PepsiCo, Inc. recently reported its results for the fourth quarter and full-year 2022. The company’s Frito-Lay’s division full-year 2022 results reported an increased operating profit of 9% only for the U.S. market.
Europe, on the other hand, and Asia Pacific, Australia, New Zealand, and China Region (APANC) on the other were both registered on a decreasing trend. Among the major operating growth setbacks were the potato and cooking oil prices in almost all of the targeted markets (U.S., Europe, and APANC).
“Operating profit increased by 9%, primarily reflecting the effective net pricing and productivity savings. These impacts were partially offset by certain operating cost increases, including strategic initiatives, a 17% impact of higher commodity costs, primarily cooking oil, potatoes, and seasoning, and higher advertising and marketing expenses. (…) The 53rd reporting week contributed 2% to operating profit growth,” the report reveals.
Discussion of full-year 2022 reported division results regarding Frito-Lay Europe shows that the operating profit performance was negatively impacted by a 91% impact of higher commodity costs, primarily packaging materials, raw milk, and potatoes, certain operating cost increases, the organic volume decline, a 4% impact of less favorable settlements of promotional spending accruals compared to the prior year and a 4% impact of payments to employees for a change in pension benefits.
“These impacts were partially offset by effective net pricing, productivity savings, and lower advertising and marketing expenses. Unfavorable foreign exchange negatively impacted operating profit performance by 7% points,” according to the document.
Frito-Lay APANC reported an operating profit performance negatively impacted by a 25% impact of higher commodity costs, primarily cooking oil and potatoes, certain operating cost increases, and higher advertising and marketing expenses, partially offset by the net revenue growth and productivity savings. Additionally, prior-ear impairment charges associated with an equity method investment positively contributed 3 percentage points to operating profit performance. Unfavorable foreign exchange negatively impacted operating profit performance by 4%, the company’s experts reported.
“We are pleased with our results for the fourth quarter and the full year as our business remained resilient and delivered another strong year of growth. Our results demonstrate that the investments we have made in our people, brands, portfolio, value chain, and go-to-market systems are working,” Chairman and CEO Ramon Laguarta said.
He continued, mentioning that the company will continue to focus on driving growth and winning in the marketplace while developing advantaged capabilities to fortify its businesses for the long term. This includes embedding pep+ at the center of PepsiCo’s business in how it innovates, operates, runs its teams, and builds its brands.
“For 2023, we expect to deliver 6% organic revenue growth and 8% core constant currency earnings per share growth.
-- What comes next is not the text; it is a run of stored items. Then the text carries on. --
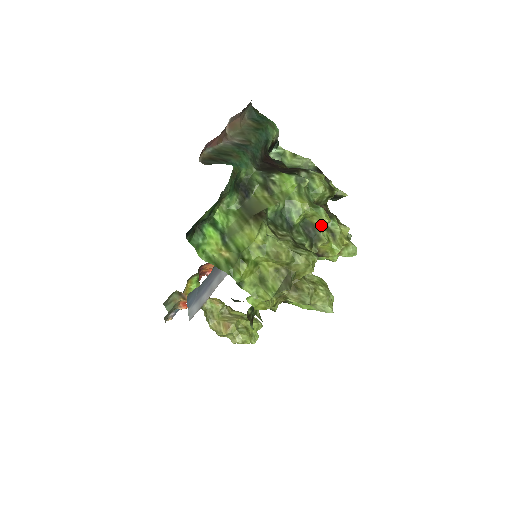
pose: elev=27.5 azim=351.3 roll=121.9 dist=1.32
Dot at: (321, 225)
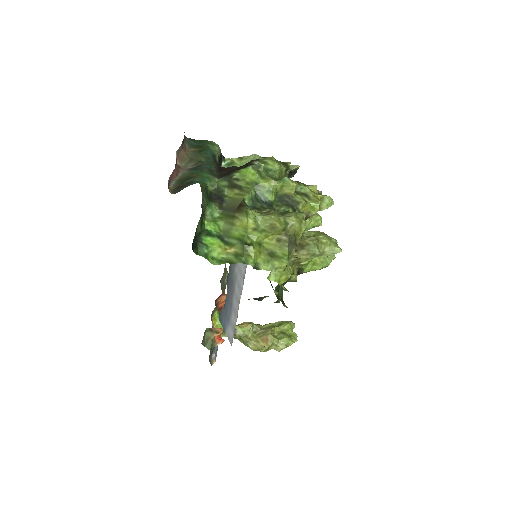
Dot at: (292, 191)
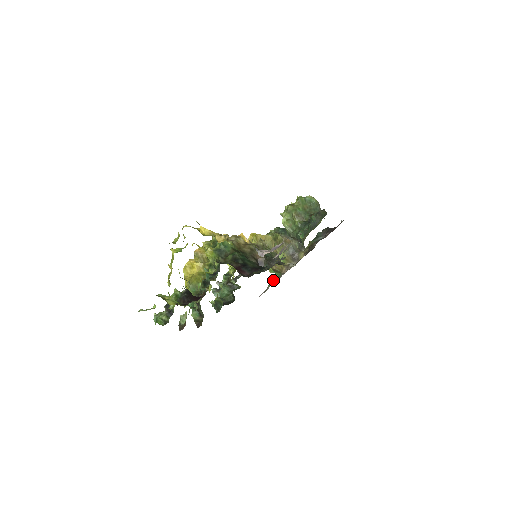
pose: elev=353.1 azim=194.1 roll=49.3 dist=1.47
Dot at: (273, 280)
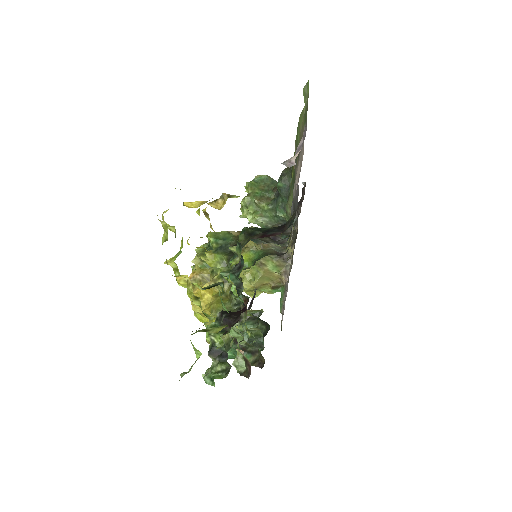
Dot at: (281, 299)
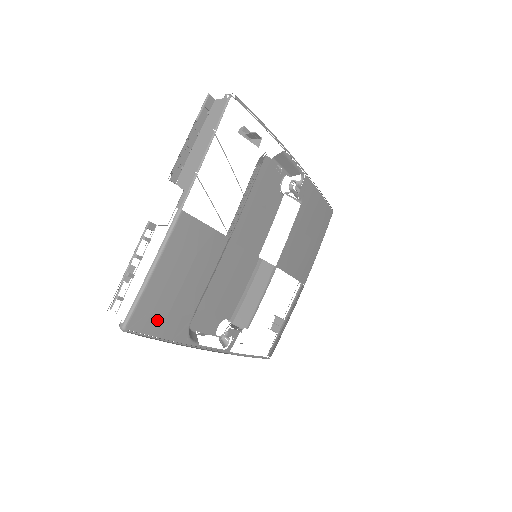
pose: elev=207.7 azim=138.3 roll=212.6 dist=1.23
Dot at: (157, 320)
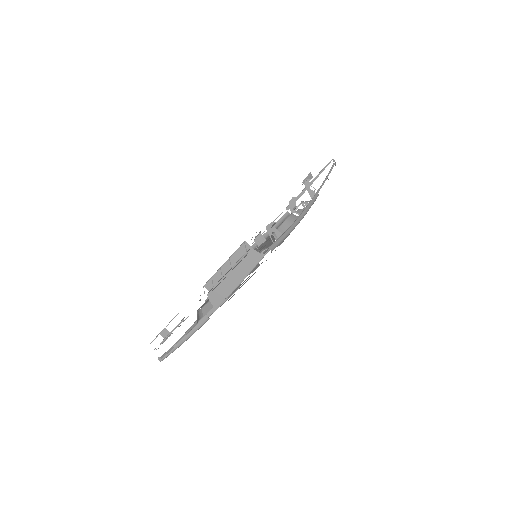
Dot at: occluded
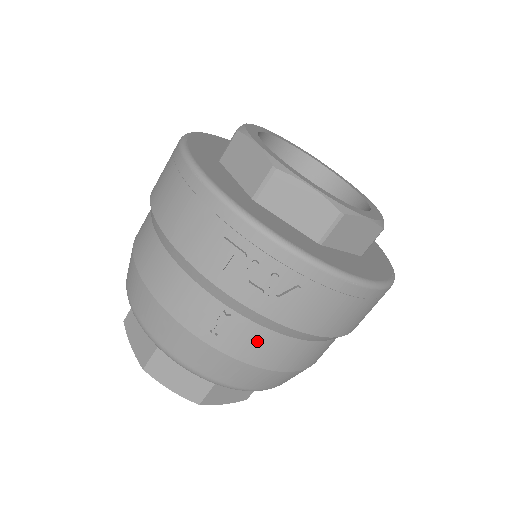
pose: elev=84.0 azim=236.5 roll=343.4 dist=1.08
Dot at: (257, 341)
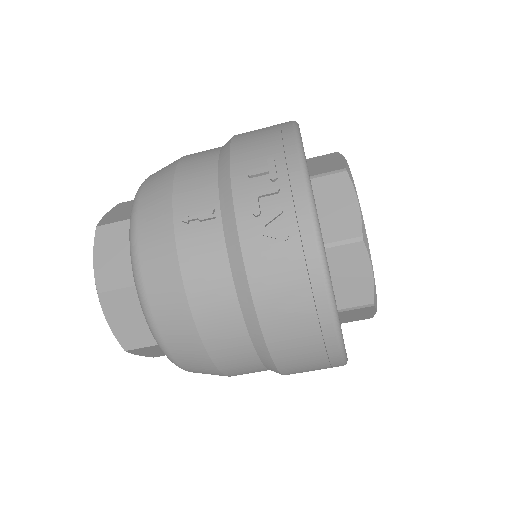
Dot at: (209, 259)
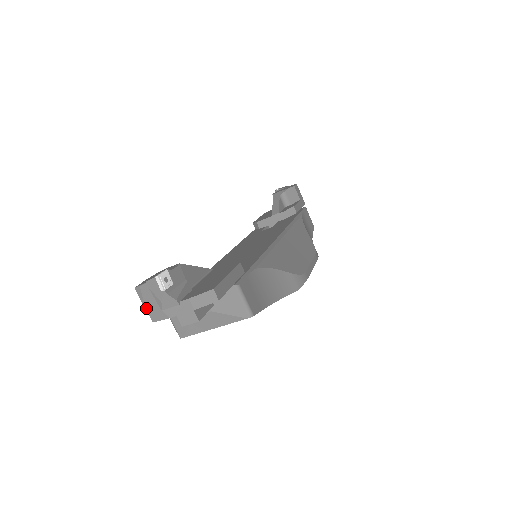
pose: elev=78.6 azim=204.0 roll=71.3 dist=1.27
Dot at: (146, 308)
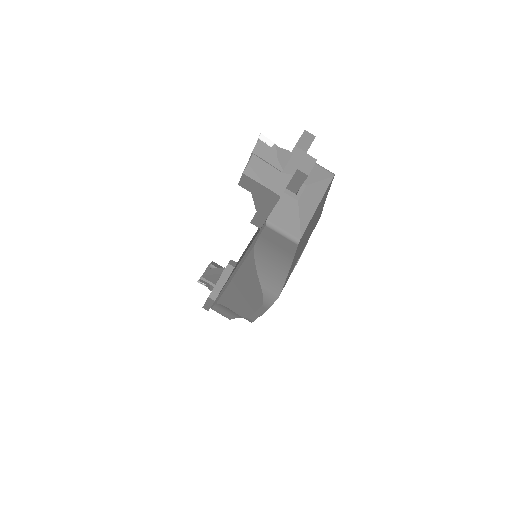
Dot at: (266, 185)
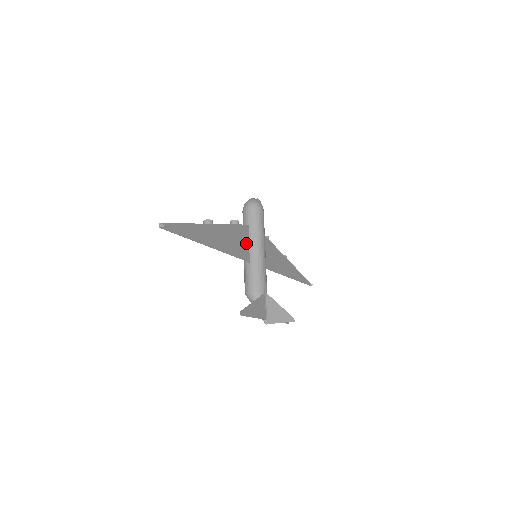
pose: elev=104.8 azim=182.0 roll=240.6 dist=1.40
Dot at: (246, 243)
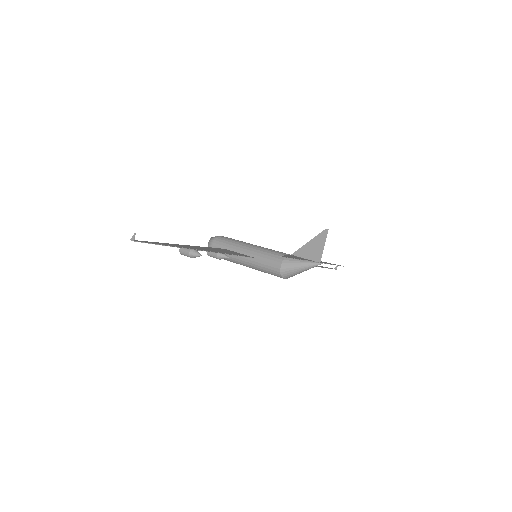
Dot at: occluded
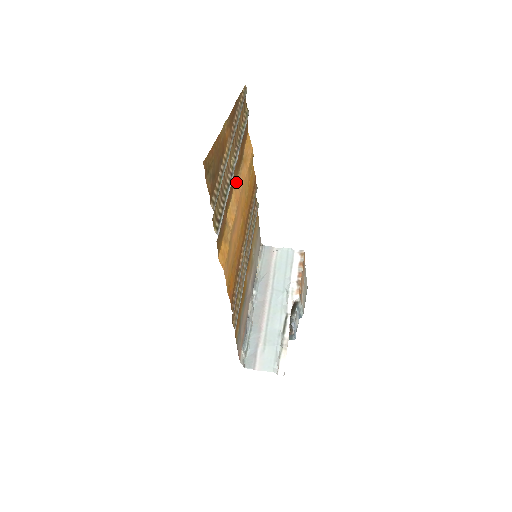
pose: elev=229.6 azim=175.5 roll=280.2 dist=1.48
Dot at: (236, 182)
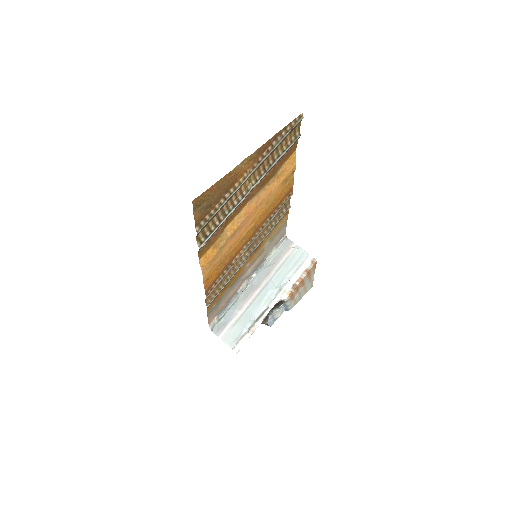
Dot at: (254, 197)
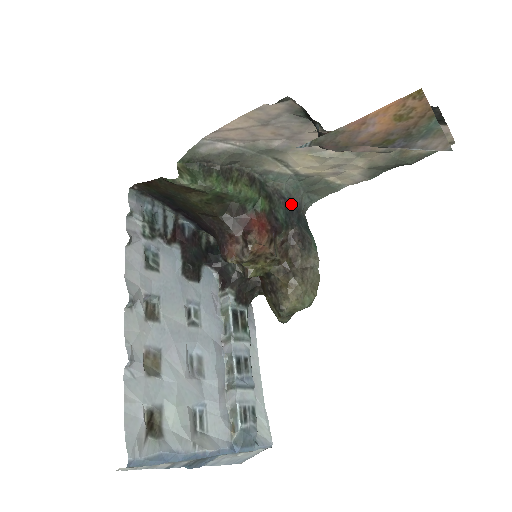
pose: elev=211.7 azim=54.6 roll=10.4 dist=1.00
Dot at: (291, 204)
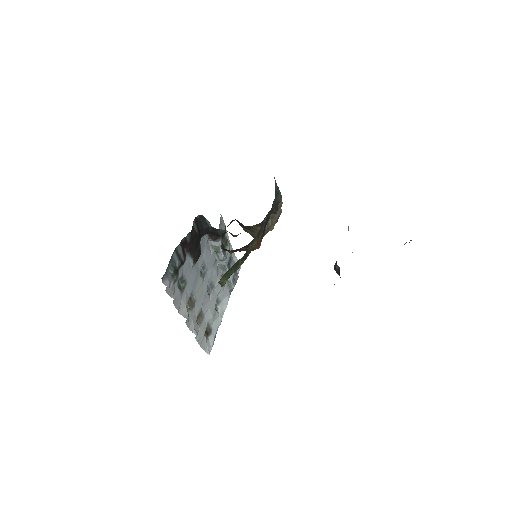
Dot at: occluded
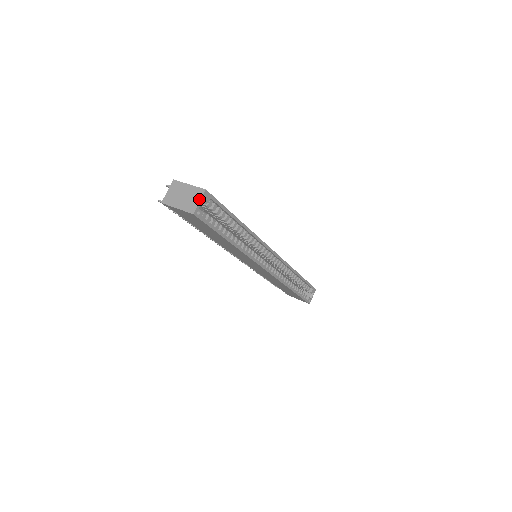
We also announced a 10% increase in our annualized dividend, starting with our June 2023 payment which represents our 51st consecutive annual increase, and plan to repurchase approximately USD1.0bn worth of shares,” Laguarta concluded.
Organic revenue growth is a measure that adjusts for the impacts of foreign exchange translation, acquisitions, divestitures, and other structural changes, and every five or six years, the impact of the 53rd reporting week, including the company’s 2022 financial results.
Operating profit is the money left after paying all business costs, but before paying taxes. An operating profit shows that a business can generate more money than it spends.